Welcome to xariff: Fast ML Dataset Checks in One Place

xariff helps you assess the health of an ML dataset before model training or deployment. Upload a CSV file, run a focused check, and get clear results — no setup, no signup, no infrastructure required.

If you work with ML data regularly, the goal is to find data risk early so that model work does not stall on problems that could have been caught in minutes.

What xariff does

xariff provides six focused tools. Each tool answers a specific question about your dataset. You can run one or all six depending on where you are in the ML workflow.

Dataset Profiler — what does this dataset look like?
Quality Checker — how many data quality issues does it have?
ML Readiness Scorecard — is this dataset ready to train a model?
Feature-Space Coverage — are there sparse regions the model won't learn from?
Outlier Detector — which rows are anomalous?
Drift Detector — has the data distribution changed since baseline?

All tools are free. All tools work by uploading a CSV — nothing to install, no API keys, no configuration files.

Quick guide to each tool

1. Dataset Profiler

Use when: You have a new or unfamiliar dataset and need a quick overview before deciding what to do next.

Upload a CSV and get: row and column count, missing value rates, duplicate row detection, per-column statistics (mean, median, standard deviation, min, max), distribution histograms, and basic correlation analysis.

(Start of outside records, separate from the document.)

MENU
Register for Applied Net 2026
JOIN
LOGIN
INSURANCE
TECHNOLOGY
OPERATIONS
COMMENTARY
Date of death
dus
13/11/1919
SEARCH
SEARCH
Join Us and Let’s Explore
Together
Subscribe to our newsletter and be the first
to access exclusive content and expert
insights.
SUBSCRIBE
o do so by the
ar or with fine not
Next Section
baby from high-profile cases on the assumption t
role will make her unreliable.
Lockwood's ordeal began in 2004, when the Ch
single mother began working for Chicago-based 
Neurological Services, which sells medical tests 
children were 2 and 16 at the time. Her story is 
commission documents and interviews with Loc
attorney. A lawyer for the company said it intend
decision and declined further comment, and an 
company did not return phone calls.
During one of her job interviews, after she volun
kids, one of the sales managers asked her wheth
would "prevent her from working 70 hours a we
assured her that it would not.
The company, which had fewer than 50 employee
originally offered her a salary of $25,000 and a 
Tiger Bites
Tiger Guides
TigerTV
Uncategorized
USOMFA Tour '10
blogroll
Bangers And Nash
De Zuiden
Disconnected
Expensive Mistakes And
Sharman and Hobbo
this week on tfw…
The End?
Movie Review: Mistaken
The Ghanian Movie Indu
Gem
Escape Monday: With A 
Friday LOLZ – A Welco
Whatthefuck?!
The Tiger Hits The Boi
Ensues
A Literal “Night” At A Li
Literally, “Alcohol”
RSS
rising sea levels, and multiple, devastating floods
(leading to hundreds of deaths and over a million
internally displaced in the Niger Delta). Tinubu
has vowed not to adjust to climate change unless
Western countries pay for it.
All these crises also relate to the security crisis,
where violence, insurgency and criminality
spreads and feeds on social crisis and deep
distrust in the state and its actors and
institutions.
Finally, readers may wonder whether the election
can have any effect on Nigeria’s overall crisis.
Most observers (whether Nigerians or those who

The profiler takes roughly 5 seconds on a typical dataset. It is the right starting point for any dataset you have not seen before.

2. Quality Checker

Use when: You want a direct quality assessment with a score and a prioritised list of issues.

Upload a CSV and get: a 0–100 quality score, missing value analysis per column, duplicate detection, mixed-type warnings, outlier counts, and a downloadable CSV of flagged rows.

The quality score consolidates multiple failure modes into one number. A score below 70 typically means cleanup work will have more impact than modelling choices.

3. ML Readiness Scorecard

Use when: You need a go/no-go decision on whether a dataset is ready to train a model.

Upload a CSV and get: an overall ML readiness score across five dimensions — quality, completeness, class balance, data volume, and uniqueness — plus dimension-level scores and specific recommendations on what to fix.

The scorecard is designed to be shared. Each analysis produces a permanent report link you can send to collaborators or include in documentation.

4. Feature-Space Coverage

Use when: You want to understand whether the dataset covers the full range of cases the model will encounter in production.

Upload a CSV and get: a coverage score, a 2D feature-space map highlighting sparse and empty regions, and profiles of underrepresented feature ranges.

Coverage gaps indicate blind spots — areas where the model will have to extrapolate rather than interpolate. The coverage tool makes these visible before training.

5. Outlier Detector

Use when: Anomalous rows are likely to be present and could affect model stability or evaluation accuracy.

Upload a CSV and get: Isolation Forest and DBSCAN outlier detection, an ensemble anomaly view, per-row anomaly scores, feature-level contribution signals, and an outlier health score.

Three detection methods in one run — more comprehensive than any single algorithm on its own.

6. Drift Detector

Use when: You have a baseline dataset and a current dataset and want to check whether the distribution has shifted.

Upload two CSVs (reference and current) and get: feature-level drift analysis using PSI and the KS test, drift severity labels (stable / moderate / significant), an overall stability score, and distribution comparison charts.

The drift tool is the standard first check when a deployed model's performance has changed unexpectedly.

Recommended workflow for a new dataset

This sequence takes 5–10 minutes and covers the most common pre-training risk factors:

Run Dataset Profiler to understand shape, types, and distributions.
Run Quality Checker to identify and prioritise data issues.
Run ML Readiness Scorecard to get a structured readiness decision.
Add Outlier Detector, Coverage, or Drift checks based on your specific use case.

FAQ

Is xariff free to use?

Yes. All six tools are free. No signup or account is required. Upload a CSV and start immediately.

What file types does xariff support?

xariff supports CSV and TSV files up to 50MB, 500,000 rows, and 50 columns. Most standard ML tabular datasets fit within these limits.

Does xariff store uploaded data?

Uploaded files are processed in memory for the duration of the analysis and are not stored. See the privacy policy for details.

Which tool should I start with?

Start with the Dataset Profiler if you are exploring a new dataset. Start with the Quality Checker if your focus is data cleaning. Start with the ML Readiness Scorecard if you need a go/no-go training decision. Start with the Drift Detector if you suspect your production data has shifted from your training baseline.

Can I use xariff for production monitoring?

The Drift Detector is designed for production monitoring use cases — upload your baseline and current data on a regular schedule to track distribution shift across features. The other tools are designed primarily for pre-training dataset assessment.